New car registrations in the United Kingdom surpassed two million in 2025, marking the first time this threshold has been reached since the onset of the global pandemic, but the Society of Motor Manufacturers and Traders (SMMT) cautioned that current electric vehicle (EV) discounts are unsustainable. The SMMT reported that nearly 500,000 of the new cars sold were electric.
The total number of new cars registered reached 2,020,373. While this represents the third consecutive year of growth and the highest total since the pandemic's disruption of global supply chains, it remains below the 2.3 million vehicles sold in 2019, before the pandemic. Electric vehicles accounted for 473,340 new registrations in the past year, securing a 23.4% market share.
Mike Hawes, chief executive of the SMMT, described the sales figures as a "reasonably solid result amid tough economic and geopolitical headwinds." However, he also expressed concern that the rate of EV sales growth is insufficient to meet government targets, highlighting a widening disparity between consumer demand and governmental ambitions for electric vehicle adoption. Hawes stated that the discounts, which can amount to thousands per vehicle, are "unsustainable" in the long term.

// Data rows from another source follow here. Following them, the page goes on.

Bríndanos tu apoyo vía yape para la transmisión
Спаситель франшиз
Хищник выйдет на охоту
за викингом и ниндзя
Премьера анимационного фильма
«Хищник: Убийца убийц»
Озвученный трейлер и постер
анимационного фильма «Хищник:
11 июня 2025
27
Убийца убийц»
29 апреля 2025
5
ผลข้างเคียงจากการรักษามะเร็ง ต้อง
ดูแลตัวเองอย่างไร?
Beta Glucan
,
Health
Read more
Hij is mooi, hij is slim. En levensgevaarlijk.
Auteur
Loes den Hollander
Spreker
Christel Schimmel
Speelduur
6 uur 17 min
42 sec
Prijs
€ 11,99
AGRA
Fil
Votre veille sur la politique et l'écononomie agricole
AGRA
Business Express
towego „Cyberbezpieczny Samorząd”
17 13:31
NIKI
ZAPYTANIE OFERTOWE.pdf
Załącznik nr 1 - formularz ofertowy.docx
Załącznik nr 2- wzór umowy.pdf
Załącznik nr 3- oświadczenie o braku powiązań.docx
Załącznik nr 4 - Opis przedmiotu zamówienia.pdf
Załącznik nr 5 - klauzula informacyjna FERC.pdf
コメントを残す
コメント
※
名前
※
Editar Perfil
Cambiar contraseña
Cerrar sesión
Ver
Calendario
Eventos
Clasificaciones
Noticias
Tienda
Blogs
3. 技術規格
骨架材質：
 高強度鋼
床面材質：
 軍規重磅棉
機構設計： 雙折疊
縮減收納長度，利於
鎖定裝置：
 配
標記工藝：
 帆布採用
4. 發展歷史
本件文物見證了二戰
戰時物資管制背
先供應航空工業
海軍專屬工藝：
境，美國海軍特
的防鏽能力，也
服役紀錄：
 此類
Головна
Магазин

The reliance on incentives to drive EV sales raises questions about the long-term viability of the transition to electric mobility, particularly when compared to strategies employed in other nations. For example, Norway, a global leader in EV adoption, has utilized a combination of tax incentives, road toll exemptions, and access to bus lanes to stimulate demand. China, the world's largest auto market, has implemented a complex system of subsidies and regulations to promote domestic EV production and consumption. The European Union is also grappling with the challenge of accelerating EV adoption through its "Fit for 55" package, which includes stricter emissions standards for vehicles.
The UK government has set ambitious targets for phasing out the sale of new petrol and diesel cars by 2030, with all new cars and vans to be fully zero emission at the tailpipe from 2035. Achieving these goals will require a significant increase in EV sales and a corresponding expansion of charging infrastructure. The SMMT's warning underscores the need for a comprehensive and sustainable strategy to support the transition to electric vehicles, taking into account both consumer affordability and the long-term health of the automotive industry. The debate continues on how best to balance government support, manufacturer investment, and consumer demand to achieve a successful and equitable transition to electric mobility on a global scale.